A weathered and worn copy of Sir Isaac Walton’s book, “The Compleat Angler“, published in 1844, sits on a shelf above my computer. I don’t recelect if I’ve got it there as some sort of motivation, or that’s just where I left it.
Published in 1844, it is widely recognized as the first written word about fishing. That is widely incorrect.
It was a lady that wrote the first noted “treatyse” on the art of fishing.
Oh, there is some historical reference to fishing before that, evidentiary notes on fly fishing in Japan as early as the ninth century. Europe’s Claudius Aelianus (175–235 CE) describes fly fishing in his work On the Nature of Animals.
But the earliest English essay on recreational fishing was published in 1496, shortly after the invention of the printing press. Dame Juliana Berners, the prioress of the Benedictine Sopwell Nunnery, wrote “Treatyse of Fysshynge wyth an Angle”. There was actually documented concern that the book should be kept from those who were not gentlemen, since their immoderation in angling might “utterly destroy it”.
During the 16th century the work was much read, and was reprinted many times. Treatyse includes detailed information on fishing waters, the construction of rods and lines, and the use of natural baits and artificial flies. It also included concerns about conservation and angler etiquette.

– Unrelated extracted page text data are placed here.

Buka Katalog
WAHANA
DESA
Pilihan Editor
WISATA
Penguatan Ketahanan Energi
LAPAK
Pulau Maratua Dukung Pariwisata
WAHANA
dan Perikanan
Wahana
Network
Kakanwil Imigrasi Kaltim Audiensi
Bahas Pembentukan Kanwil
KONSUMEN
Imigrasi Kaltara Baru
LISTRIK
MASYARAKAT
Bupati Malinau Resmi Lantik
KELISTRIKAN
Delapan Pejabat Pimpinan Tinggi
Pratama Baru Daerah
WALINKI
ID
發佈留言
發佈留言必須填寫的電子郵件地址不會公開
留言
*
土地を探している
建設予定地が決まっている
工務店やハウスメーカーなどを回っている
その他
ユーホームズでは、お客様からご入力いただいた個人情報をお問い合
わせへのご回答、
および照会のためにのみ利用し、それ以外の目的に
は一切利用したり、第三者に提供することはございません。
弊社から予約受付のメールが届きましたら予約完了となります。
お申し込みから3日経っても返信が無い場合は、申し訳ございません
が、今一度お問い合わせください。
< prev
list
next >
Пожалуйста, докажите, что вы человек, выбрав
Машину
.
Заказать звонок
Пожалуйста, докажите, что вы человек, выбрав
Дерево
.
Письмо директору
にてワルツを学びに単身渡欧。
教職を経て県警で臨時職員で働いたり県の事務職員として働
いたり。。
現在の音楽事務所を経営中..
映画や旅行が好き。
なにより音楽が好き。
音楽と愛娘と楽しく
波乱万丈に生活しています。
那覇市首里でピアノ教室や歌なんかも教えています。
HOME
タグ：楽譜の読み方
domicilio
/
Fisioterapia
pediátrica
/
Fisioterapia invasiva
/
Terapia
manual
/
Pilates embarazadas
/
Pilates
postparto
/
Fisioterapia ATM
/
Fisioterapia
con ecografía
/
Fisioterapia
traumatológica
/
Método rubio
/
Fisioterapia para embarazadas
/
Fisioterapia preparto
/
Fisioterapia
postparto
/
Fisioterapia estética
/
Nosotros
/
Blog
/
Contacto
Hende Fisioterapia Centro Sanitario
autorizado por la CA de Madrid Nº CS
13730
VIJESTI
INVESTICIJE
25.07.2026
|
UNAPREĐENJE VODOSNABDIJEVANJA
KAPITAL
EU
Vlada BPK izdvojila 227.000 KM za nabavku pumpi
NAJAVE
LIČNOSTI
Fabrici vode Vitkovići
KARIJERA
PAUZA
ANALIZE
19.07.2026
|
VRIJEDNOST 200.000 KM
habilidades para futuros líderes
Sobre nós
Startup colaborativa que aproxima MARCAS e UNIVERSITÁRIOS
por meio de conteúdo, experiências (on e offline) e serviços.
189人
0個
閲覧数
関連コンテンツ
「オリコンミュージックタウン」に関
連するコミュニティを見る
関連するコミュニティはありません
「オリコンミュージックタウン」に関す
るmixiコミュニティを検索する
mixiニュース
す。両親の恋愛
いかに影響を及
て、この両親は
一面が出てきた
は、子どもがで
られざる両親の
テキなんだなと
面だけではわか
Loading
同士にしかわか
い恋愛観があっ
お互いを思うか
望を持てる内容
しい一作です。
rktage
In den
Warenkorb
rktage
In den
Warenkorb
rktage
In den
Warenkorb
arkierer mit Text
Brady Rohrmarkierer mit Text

Sounds like she was pretty much on target.
For those who wax more poetic, there was a “later” book written by John Dennys, a trout fishing buddy of Shakespeare. It was “The Secrets of Angling”. Among the work was this: “The trout gives the most gentlemanly and readiest sport of all, if you fish with an artificial fly, a line twice your rod’s length of three hairs’ thickness… and if you have learnt the cast of the fly.”
I must admit I hate calling attention to fly fishing, which I consider mere misrepresentation of masculine piscatorial endeavors, a kind of charity event for the fish. So I’m still looking for the earliest book on crappie fishing. I think somebody hid it from me, possibly under the same reasoning used in 1496, i.e. “it should be kept from those who were not gentlemen, since their immoderation in angling might “utterly destroy it“.